Klass opened his own firm in a suite with his uncle and two other lawyers and started off by taking whatever overflow work that they would pass along to him. He also taught himself how to do depositions, motion practice and to make appearances in court. He then took to the streets, handing out flyers and business cards to law offices along Court Street.

Klass, who has labeled himself “Your Court Street Lawyer,” has maintained his private practice, although he briefly partnered with his uncle. He hired two associates about four years ago and prides himself as one of the remaining true general practice attorneys left in the city.

Klass joined the Brooklyn Bar Association (BBA) as a student at New York Law School.

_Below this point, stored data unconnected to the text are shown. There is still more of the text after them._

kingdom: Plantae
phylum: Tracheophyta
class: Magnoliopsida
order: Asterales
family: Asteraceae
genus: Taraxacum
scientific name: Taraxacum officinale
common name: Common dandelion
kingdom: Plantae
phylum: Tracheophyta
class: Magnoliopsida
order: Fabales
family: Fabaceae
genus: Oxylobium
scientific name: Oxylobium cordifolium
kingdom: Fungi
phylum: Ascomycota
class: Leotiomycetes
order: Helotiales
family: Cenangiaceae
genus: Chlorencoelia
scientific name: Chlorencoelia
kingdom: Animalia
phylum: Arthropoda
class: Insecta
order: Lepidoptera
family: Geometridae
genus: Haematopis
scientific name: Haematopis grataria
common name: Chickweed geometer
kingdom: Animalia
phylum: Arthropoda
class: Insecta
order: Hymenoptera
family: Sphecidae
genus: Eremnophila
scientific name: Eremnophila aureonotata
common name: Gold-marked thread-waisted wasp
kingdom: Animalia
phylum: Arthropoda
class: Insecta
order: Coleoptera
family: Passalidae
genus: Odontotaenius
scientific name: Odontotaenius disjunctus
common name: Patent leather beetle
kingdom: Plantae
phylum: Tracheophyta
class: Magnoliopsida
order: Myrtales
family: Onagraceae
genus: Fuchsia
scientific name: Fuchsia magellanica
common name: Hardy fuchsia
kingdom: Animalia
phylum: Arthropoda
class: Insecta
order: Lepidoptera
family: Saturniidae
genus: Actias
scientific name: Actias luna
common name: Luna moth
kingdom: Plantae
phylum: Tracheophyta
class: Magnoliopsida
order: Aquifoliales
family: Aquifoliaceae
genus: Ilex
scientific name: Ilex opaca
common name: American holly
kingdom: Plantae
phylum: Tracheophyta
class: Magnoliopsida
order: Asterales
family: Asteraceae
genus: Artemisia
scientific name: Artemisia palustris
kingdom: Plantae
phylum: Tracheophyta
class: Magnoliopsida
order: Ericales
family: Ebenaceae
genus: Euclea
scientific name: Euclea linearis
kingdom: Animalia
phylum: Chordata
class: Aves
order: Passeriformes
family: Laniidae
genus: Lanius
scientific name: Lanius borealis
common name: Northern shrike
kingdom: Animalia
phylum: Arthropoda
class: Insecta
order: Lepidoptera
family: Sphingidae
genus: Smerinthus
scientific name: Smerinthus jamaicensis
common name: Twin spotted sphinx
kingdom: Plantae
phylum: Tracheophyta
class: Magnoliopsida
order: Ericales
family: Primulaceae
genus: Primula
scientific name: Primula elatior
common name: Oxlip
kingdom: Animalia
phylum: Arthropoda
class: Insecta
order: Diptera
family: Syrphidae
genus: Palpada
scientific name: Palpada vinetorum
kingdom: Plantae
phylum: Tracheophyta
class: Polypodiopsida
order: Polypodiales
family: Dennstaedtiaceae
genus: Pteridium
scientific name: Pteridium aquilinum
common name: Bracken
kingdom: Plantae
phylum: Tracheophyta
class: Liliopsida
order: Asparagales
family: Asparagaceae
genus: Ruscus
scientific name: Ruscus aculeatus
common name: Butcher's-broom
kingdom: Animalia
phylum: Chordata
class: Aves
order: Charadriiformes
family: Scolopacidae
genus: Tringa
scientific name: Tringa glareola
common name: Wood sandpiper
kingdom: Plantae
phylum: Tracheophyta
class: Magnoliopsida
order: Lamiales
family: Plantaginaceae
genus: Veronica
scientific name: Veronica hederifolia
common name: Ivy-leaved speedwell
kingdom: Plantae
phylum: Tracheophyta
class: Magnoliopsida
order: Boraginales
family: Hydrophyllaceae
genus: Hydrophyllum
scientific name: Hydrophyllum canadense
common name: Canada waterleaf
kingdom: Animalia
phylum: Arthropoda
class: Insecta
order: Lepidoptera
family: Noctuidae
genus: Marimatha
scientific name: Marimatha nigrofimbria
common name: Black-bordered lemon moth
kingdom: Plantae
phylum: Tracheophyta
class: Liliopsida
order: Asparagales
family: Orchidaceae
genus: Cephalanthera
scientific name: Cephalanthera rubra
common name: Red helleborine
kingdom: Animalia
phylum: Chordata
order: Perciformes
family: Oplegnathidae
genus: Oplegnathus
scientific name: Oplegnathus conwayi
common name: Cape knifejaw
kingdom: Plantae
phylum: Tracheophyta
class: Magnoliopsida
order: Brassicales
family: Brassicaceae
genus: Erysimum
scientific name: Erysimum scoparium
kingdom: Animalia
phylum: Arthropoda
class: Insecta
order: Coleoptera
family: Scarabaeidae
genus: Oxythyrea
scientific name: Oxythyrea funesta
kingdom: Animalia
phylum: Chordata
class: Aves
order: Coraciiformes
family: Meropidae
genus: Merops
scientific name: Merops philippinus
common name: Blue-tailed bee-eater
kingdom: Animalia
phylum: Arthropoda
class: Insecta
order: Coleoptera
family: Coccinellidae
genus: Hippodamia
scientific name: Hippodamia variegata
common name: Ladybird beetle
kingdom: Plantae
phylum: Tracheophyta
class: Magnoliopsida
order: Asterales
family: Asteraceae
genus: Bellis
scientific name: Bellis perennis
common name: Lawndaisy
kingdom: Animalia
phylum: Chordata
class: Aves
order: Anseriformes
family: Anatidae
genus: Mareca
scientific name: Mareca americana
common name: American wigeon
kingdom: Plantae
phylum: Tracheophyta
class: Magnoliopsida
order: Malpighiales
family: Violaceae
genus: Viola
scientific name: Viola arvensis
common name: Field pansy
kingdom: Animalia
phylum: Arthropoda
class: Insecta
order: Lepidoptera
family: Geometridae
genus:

It was a way for him to network with the legal community, but more practically it also was a good way for him to find cases early on in his career thanks to the Lawyer Referral Service.

As his law career grew, Klass became more and more involved with the Brooklyn Bar Association. Past President Steve Cohn insisted that he become more active and he did. First through the BBA’s Young Lawyers Committee, and then through other committees. Eventually, he took over the Mentor Committee and was honored with the BBA’s Distinguished Service Award for his work with that committee.

“I’m really proud of that because what the mentor committee really does is help other lawyers,” Klass said. “A lot of what we do is just offer practice advice. I started my own law firm and I’ve been doing it for long enough that now I’m able to help people with theirs. Lawyers will come to me with questions about how to do something, they’ll email me and ask if I have a form for something or  if they just want to run something by me.”

Klass is still active in the BBA. He not only is a member of the board of trustees and several committees, including the grievance committee, he presents many continuing legal education lectures and he attends many of its social events including last year’s trip to Cuba with immediate past President Arthur Aidala. He even admitted that he hopes to one day lead the organization as president.

“I’m still fascinated being a lawyer, and I love being a general practitioner,” Klass said. “Every time a case comes to me it’s like a new puzzle that I have to solve.”